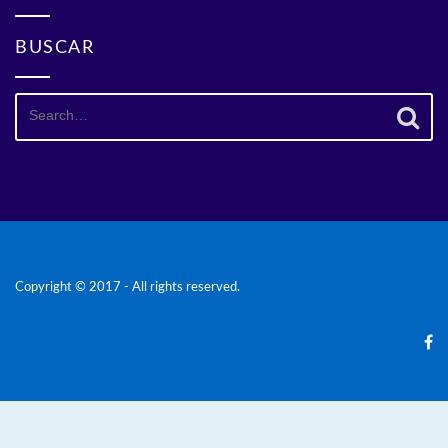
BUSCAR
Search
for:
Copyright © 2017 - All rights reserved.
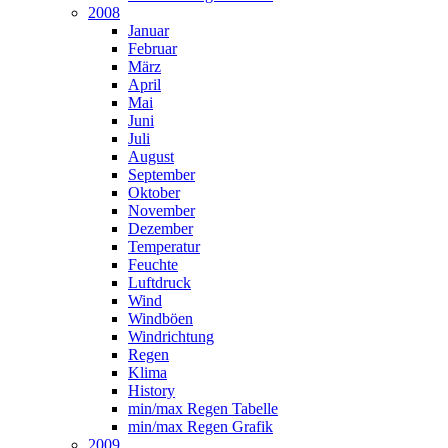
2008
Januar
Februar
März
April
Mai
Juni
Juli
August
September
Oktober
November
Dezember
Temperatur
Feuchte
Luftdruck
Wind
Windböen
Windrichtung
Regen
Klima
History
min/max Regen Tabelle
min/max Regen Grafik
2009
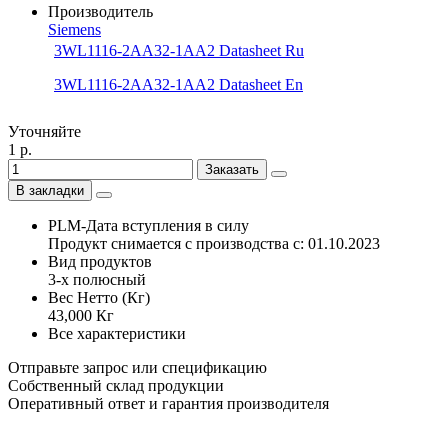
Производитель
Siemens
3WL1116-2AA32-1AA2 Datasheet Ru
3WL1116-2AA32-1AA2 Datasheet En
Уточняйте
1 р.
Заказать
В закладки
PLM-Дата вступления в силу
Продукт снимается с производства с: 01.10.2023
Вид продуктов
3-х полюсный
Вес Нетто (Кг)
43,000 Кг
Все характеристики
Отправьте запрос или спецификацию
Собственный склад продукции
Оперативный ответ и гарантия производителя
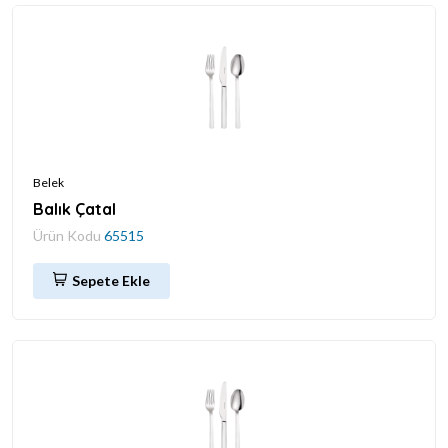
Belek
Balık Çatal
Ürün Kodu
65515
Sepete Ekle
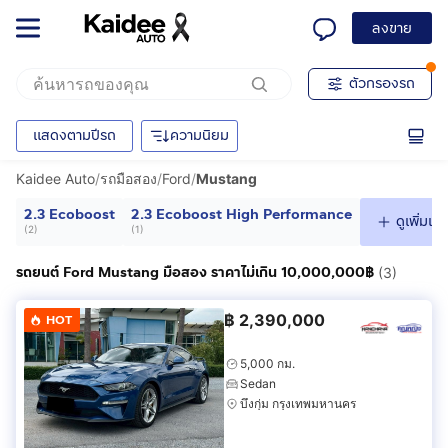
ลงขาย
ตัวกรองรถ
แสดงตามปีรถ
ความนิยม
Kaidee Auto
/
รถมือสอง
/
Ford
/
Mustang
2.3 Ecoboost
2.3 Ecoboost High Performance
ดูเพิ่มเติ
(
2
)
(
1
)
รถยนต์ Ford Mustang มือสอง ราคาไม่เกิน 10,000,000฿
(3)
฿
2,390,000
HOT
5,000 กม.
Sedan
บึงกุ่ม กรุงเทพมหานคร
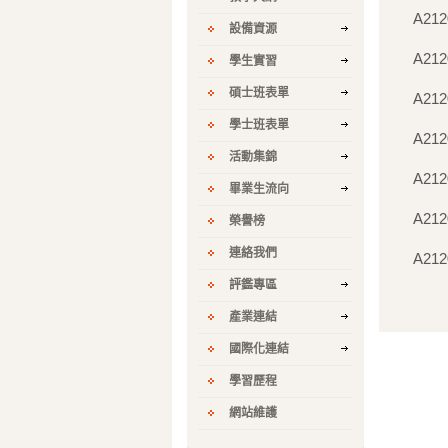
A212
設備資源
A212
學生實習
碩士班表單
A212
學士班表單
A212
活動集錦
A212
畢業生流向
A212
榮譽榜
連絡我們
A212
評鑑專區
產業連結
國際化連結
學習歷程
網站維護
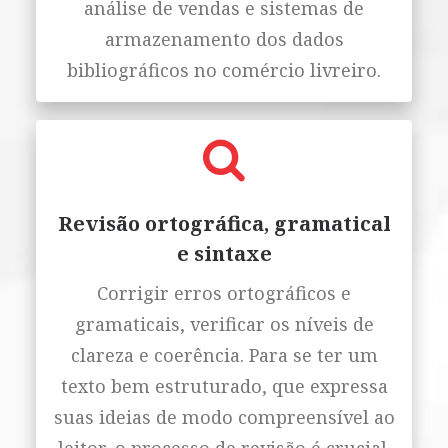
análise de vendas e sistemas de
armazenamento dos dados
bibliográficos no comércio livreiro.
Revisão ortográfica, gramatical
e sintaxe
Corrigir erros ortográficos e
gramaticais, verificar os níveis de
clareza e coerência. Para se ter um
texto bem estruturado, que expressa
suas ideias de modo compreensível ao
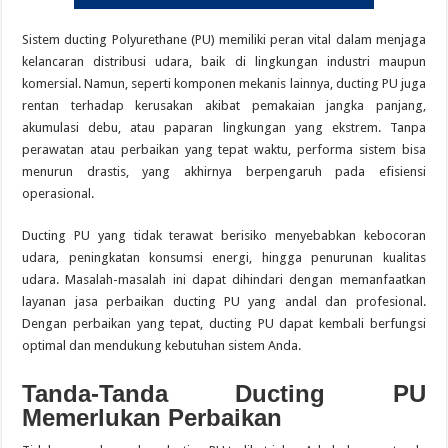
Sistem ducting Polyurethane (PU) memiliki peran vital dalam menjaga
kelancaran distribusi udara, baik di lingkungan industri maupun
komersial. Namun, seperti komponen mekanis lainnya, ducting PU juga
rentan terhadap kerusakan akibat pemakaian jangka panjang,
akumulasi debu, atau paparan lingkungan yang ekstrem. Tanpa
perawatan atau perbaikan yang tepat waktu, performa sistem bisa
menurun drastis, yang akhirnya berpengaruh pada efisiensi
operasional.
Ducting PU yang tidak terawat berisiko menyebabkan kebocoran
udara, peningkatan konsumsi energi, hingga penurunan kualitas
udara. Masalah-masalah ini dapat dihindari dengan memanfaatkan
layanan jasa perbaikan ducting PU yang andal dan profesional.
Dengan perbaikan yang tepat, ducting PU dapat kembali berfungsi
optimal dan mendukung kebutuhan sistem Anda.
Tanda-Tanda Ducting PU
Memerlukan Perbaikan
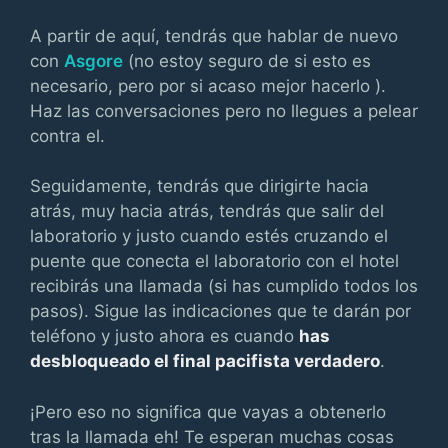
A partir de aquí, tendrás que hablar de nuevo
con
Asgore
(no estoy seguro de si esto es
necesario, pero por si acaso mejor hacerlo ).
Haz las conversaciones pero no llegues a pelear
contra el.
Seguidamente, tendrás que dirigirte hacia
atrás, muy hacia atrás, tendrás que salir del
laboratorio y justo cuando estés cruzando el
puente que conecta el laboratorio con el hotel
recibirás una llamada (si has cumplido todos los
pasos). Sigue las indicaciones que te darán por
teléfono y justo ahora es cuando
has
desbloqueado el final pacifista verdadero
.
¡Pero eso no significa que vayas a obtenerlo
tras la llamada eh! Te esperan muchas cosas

--

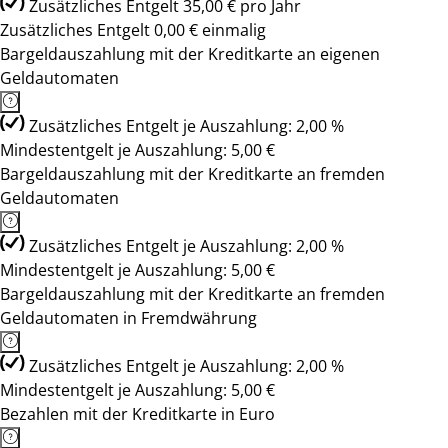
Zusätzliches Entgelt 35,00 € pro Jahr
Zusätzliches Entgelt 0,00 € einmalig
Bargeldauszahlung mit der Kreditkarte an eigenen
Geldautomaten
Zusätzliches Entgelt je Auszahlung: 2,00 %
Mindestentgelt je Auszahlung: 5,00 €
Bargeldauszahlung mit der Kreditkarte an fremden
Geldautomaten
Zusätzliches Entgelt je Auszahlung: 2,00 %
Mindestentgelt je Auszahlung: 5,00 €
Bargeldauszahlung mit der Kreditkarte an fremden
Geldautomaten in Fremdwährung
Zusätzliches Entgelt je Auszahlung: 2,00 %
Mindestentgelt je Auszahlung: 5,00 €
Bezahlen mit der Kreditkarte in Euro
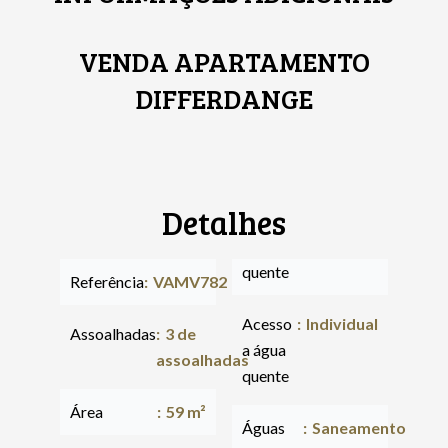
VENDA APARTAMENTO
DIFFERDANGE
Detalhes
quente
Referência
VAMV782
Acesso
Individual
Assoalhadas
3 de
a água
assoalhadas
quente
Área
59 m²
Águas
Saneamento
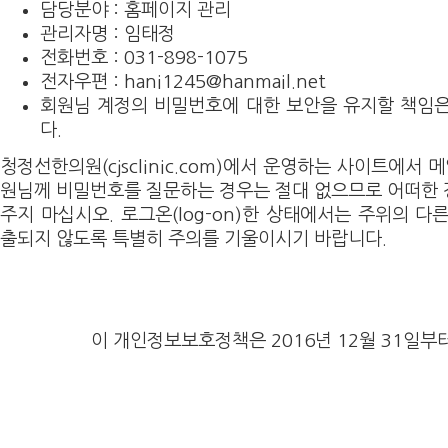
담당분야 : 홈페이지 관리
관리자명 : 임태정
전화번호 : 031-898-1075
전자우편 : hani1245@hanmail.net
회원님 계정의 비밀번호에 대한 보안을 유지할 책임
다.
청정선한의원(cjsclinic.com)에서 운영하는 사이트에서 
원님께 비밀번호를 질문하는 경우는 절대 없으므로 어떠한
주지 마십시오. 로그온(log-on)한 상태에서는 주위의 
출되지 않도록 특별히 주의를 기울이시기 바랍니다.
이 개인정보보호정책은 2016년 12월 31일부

...

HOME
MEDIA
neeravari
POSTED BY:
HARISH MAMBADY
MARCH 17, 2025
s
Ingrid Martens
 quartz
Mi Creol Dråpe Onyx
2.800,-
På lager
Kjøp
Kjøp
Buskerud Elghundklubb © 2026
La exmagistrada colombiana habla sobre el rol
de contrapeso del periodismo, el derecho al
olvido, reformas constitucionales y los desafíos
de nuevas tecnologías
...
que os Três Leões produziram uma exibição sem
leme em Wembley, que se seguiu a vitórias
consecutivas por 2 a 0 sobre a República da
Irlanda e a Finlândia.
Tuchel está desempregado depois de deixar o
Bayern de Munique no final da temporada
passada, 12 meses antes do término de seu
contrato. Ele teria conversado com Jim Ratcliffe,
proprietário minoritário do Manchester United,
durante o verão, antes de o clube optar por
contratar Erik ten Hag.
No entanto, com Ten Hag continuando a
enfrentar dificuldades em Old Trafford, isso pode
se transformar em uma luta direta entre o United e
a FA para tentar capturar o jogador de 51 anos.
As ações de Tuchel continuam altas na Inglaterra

Exercise requirements → Copy out the lines from the one with "Производитель" through the one with "Все характеристики", both included, exactly as they stand.

Result below →
Производитель
Siemens
3WL1116-2AA32-1AA2 Datasheet Ru
3WL1116-2AA32-1AA2 Datasheet En
Уточняйте
1 р.
Заказать
В закладки
PLM-Дата вступления в силу
Продукт снимается с производства с: 01.10.2023
Вид продуктов
3-х полюсный
Вес Нетто (Кг)
43,000 Кг
Все характеристики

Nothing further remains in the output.